DOCUMENT PASSAGE:
····················
Yearly Archives: 2010

Transformers

 

More amazing than a Transformer toy that changes from a robot into a spaceship, this woolly bear caterpillar will wrap himself in a cocoon and spend the winter transforming into this.

 

Wooly Bear caterpillar is the Isabella Tiger Moth (photos by Chuck Tague)
Wooly Bear caterpillar is the Isabella Tiger Moth (slide by Chuck Tague)

 

Odd and ugly caterpillars become beautiful moths.

Who becomes what?

Chuck Tague’s guide to caterpillars and moths has the answers in photographs.  See A Game of Cat and Moth: caterpillars and what they become.

 

(photo of solo caterpillar by Christopher Jones from Wikimedia; click on the photo to see the original. Slide by Chuck Tague)

Anatomy: Speculum


Waterfowl are just beginning to migrate through Pennsylvania so now’s a good time to learn the name of an important fieldmark on ducks.

The speculum is a patch of distinctive color on the wing.  It is made up of secondary feathers and is usually iridescent on dabbling ducks, as shown here on this female mallard. 

It’s a useful fieldmark when trying to identify mallards and American black ducks.  The speculum on mallards is blue with white borders.  On black ducks it’s purple without white borders.  Unfortunately mallards and black ducks can hybridize and the result can be confusing!

(photo by Chuck Tague)

Flock at Sunset


The grackles are back in Pittsburgh for their fall get-together. 

In the evenings I see them in Oakland heading north over Carnegie-Mellon’s campus on their way to a roost… I don’t know where. 

Hundreds and hundreds fly by.  I stand at the bus stop and watch them.  On the highest point of the Cathedral of Learning a peregrine stands and watches them.

Where is the roost? 

Some evening I will follow them and find out.

(photo of red-winged blackbirds at Quivera NWR, Kansas, in the public domain by Jerry Segraves. Click on the photo to see the original.)

Kingfishers on the move


If you’re near a stream or lake in western Pennsylvania you might conclude there are more belted kingfishers than every before — and you’d be right.

Kingfishers are migrating now across North America.  They breed as far north as Alaska and Hudson Bay but the northernmost birds move south in autumn because they require open water to fish.

The influx of “new” kingfishers upsets their established boundaries.  They’re normally solitary birds except when breeding and will defend their favorite fishing hole against other kingfishers, even in the winter.  Defense consists of relentless chasing while shouting out the “rattle” call.  Perhaps they make new territories while on migration.  Perhaps they’re just ornery.
····················
THINGS TO DO:
- a) Set down the nature blog passage, everything from "Who becomes what?" down to "this female mallard.".
- b) Rewrite all the records, replacing "satellite image" with "aerial photograph" and leaving everything else unchanged. Leave the pictures out of your answer.

PROVIDED RECORDS:
····················
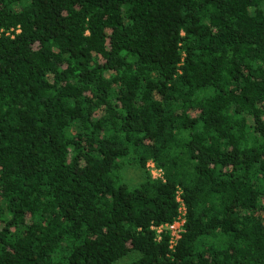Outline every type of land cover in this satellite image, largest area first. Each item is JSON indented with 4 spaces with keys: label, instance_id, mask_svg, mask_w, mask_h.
<instances>
[{
    "label": "trees",
    "instance_id": "obj_1",
    "mask_svg": "<svg viewBox=\"0 0 264 264\" xmlns=\"http://www.w3.org/2000/svg\"><path fill=\"white\" fill-rule=\"evenodd\" d=\"M0 264H264V0H0Z\"/></svg>",
    "mask_w": 264,
    "mask_h": 264
},
{
    "label": "built area",
    "instance_id": "obj_2",
    "mask_svg": "<svg viewBox=\"0 0 264 264\" xmlns=\"http://www.w3.org/2000/svg\"><path fill=\"white\" fill-rule=\"evenodd\" d=\"M148 164L152 166V168L154 167L155 169V175H152V176H158L160 174L159 169L155 168L152 162H149ZM176 200L179 202L177 217L169 223L151 226V228L155 230L157 239L160 238L162 232L167 231L169 233L168 234L169 235L168 244H169V247L171 248L176 243L177 239L180 237V233L183 230V224L185 220L184 219V213H185L184 204L179 196L176 197Z\"/></svg>",
    "mask_w": 264,
    "mask_h": 264
},
{
    "label": "rangeland",
    "instance_id": "obj_3",
    "mask_svg": "<svg viewBox=\"0 0 264 264\" xmlns=\"http://www.w3.org/2000/svg\"><path fill=\"white\" fill-rule=\"evenodd\" d=\"M147 168L152 175H155L154 167L152 168V166H150L148 164ZM121 173H122L124 180L126 182H128L129 184H135L140 179V172L135 167H127L126 166L123 168ZM131 186L132 185H129V187H131Z\"/></svg>",
    "mask_w": 264,
    "mask_h": 264
}]
</instances>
····················
EXERCISE SOLUTIONS:
- a)
Who becomes what?

Chuck Tague’s guide to caterpillars and moths has the answers in photographs.  See A Game of Cat and Moth: caterpillars and what they become.

 

(photo of solo caterpillar by Christopher Jones from Wikimedia; click on the photo to see the original. Slide by Chuck Tague)

Anatomy: Speculum


Waterfowl are just beginning to migrate through Pennsylvania so now’s a good time to learn the name of an important fieldmark on ducks.

The speculum is a patch of distinctive color on the wing.  It is made up of secondary feathers and is usually iridescent on dabbling ducks, as shown here on this female mallard.

- b)
Outline every type of land cover in this aerial photograph, largest area first. Each item is JSON indented with 4 spaces with keys: label, instance_id, mask_svg, mask_w, mask_h.
<instances>
[{
    "label": "trees",
    "instance_id": "obj_1",
    "mask_svg": "<svg viewBox=\"0 0 264 264\" xmlns=\"http://www.w3.org/2000/svg\"><path fill=\"white\" fill-rule=\"evenodd\" d=\"M0 264H264V0H0Z\"/></svg>",
    "mask_w": 264,
    "mask_h": 264
},
{
    "label": "built area",
    "instance_id": "obj_2",
    "mask_svg": "<svg viewBox=\"0 0 264 264\" xmlns=\"http://www.w3.org/2000/svg\"><path fill=\"white\" fill-rule=\"evenodd\" d=\"M148 164L152 166V168L154 167L155 169V175H152V176H158L160 174L159 169L155 168L152 162H149ZM176 200L179 202L177 217L169 223L151 226V228L155 230L157 239L160 238L162 232L167 231L169 233L168 234L169 235L168 244H169V247L171 248L176 243L177 239L180 237V233L183 230V224L185 220L184 219V213H185L184 204L179 196L176 197Z\"/></svg>",
    "mask_w": 264,
    "mask_h": 264
},
{
    "label": "rangeland",
    "instance_id": "obj_3",
    "mask_svg": "<svg viewBox=\"0 0 264 264\" xmlns=\"http://www.w3.org/2000/svg\"><path fill=\"white\" fill-rule=\"evenodd\" d=\"M147 168L152 175H155L154 167L152 168V166H150L148 164ZM121 173H122L124 180L126 182H128L129 184H135L140 179V172L135 167H127L126 166L123 168ZM131 186L132 185H129V187H131Z\"/></svg>",
    "mask_w": 264,
    "mask_h": 264
}]
</instances>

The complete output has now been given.